わからないまま、身を委ねる[489/1000]

わかることしか書けない。言い換えれば、自分の程度に堕落させたものが言葉となるのだ。発された言葉は、まばゆい光を放ち、価値のすべてを含有しているように思われるが、ほんとうは、言葉にならなかった見えない部分、つまり、言葉が生まれるもととなった、暗澹のなかに取り残された「海」の部分にこそ価値の本源が潜んでいると感じる。言葉とは、海面に生ずる泡沫のようなものだ。

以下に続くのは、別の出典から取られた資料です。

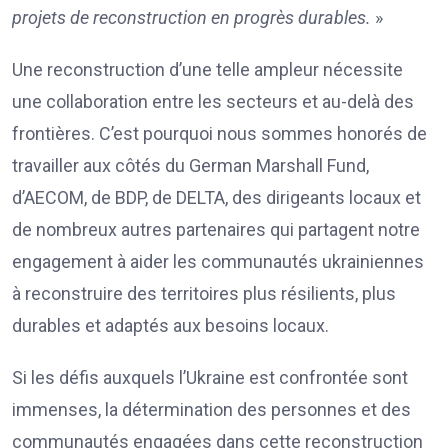
projets de reconstruction en progrès durables.
»
Une reconstruction d’une telle ampleur nécessite
une collaboration entre les secteurs et au-delà des
frontières. C’est pourquoi nous sommes honorés de
travailler aux côtés du German Marshall Fund,
d’AECOM, de BDP, de DELTA, des dirigeants locaux et
de nombreux autres partenaires qui partagent notre
engagement à aider les communautés ukrainiennes
à reconstruire des territoires plus résilients, plus
durables et adaptés aux besoins locaux.
Si les défis auxquels l’Ukraine est confrontée sont
immenses, la détermination des personnes et des
communautés engagées dans cette reconstruction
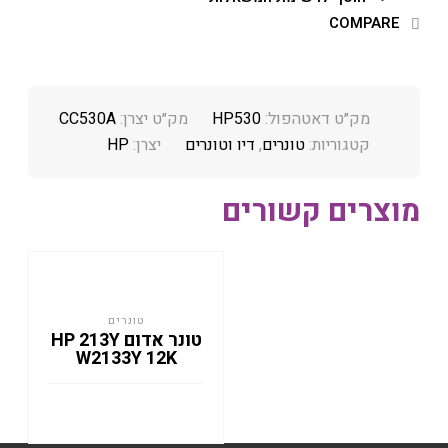
COMPARE
מק״ט דאטהפול:
HP530
מק״ט יצרן:
CC530A
קטגוריות:
טונרים
,
דיו וטונרים
יצרן:
HP
מוצרים קשורים
טונרים
טונר אדום HP 213Y
W2133Y 12K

手短に日常に益するのは、泡沫であるが、長年の糧になるのは、間違いなく「海」であろう。私は今、ゲーテの「ファウスト」、三島由紀夫の「金閣寺」を読んで、大きな挫折感に沈んでいる。分からないことの、巨大な海の有毒性にからだを蝕まれながら、何も分かったような言葉を綴ることができず、苦しくも絞り出した言葉は、以上のものだ。

 

さて、そういうわけで、今日はこれ以上、書くことが思い当たらないが、この分量で1000日投稿を誇るには、あまりにも拍子抜けである。そんなつまらない虚栄心から、まさにこの「虚栄心」について、考えをまとめてみたい。

 

電気が使えず、パソコンも使えなくなった背景から、草枕月記に投稿するかわりに、こうして自前のノートに手記をはじめて一週間が経った。人に読まれる前提で書いているものの、まだ現実には人に読まれておらず、このまま無事に、人に読まれる保障もないという状態は、私にとっては新鮮な感覚である。また、こうした断絶状態にあって、そもそも人目に浴びることの当たり前になりすぎた状態こそ、むしろ不自然であるのかもしれない。

 

ネットによって、ブログやブイログというものが公にさらされるようになって久しい。それらのすべては虚栄心の牛耳るところにちがいなく、本来、ここに生ずるべきはずの「恥」は、発信や共有という口実によって無きものにされた。己の分を弁えている人間であれば、安易に己の稚拙な考えを世にさらすような真似はできないだろう。私も、当のブログをはじめたのは、ヒッチハイクで日本一周を為し終えたときの、虚栄心であった。「恥」はあった。分も弁え、躊躇した。しかし、虚栄心の前に屈服したことは確かである。

 

こうした虚栄心に満ちた電脳空間とはいえ、虚栄心によって生み出される「賑やかさ」というものは、われわれの慰みになる。虚栄心に苦しめられながら、虚栄心に屈服する、これが電脳空間に未練をのこしつづける私のような人間の実態だとしたら、なんとも屈辱的である。

 

隠遁生活。使い古された言葉ではあるが、電脳世界への一切の逃走機会がなくなり、常に生身の世界を抱き締めている感覚は、無上の喜びに匹敵するものだと、心から感ずる今日である。

 

【書物の海 #19】金閣寺, 三島由紀夫

「戦争中の安寧秩序は、人の非業の死の公開によって保たれていたと思わないかね。死刑の公開が行われなくなったのは、人心を殺伐ならしめると考えられたからだそうだ。ばかげた話さ。空襲中の死体を片付けていた人たちは、みんなやさしい快活な様子をしていた。

人の苦悶と血と断末魔の呻きを見ることは、人間を謙虚にし、人の心を繊細に、明るく、和やかにするんだのに。

(中略)

俺たちが突如として残虐になるのは、たとえばこんなうららかな春の午後、よく刈り込まれた芝生の上に、木漏れ陽の戯れているのをぼんやり眺めているときのような、そういう瞬間だと思わないかね。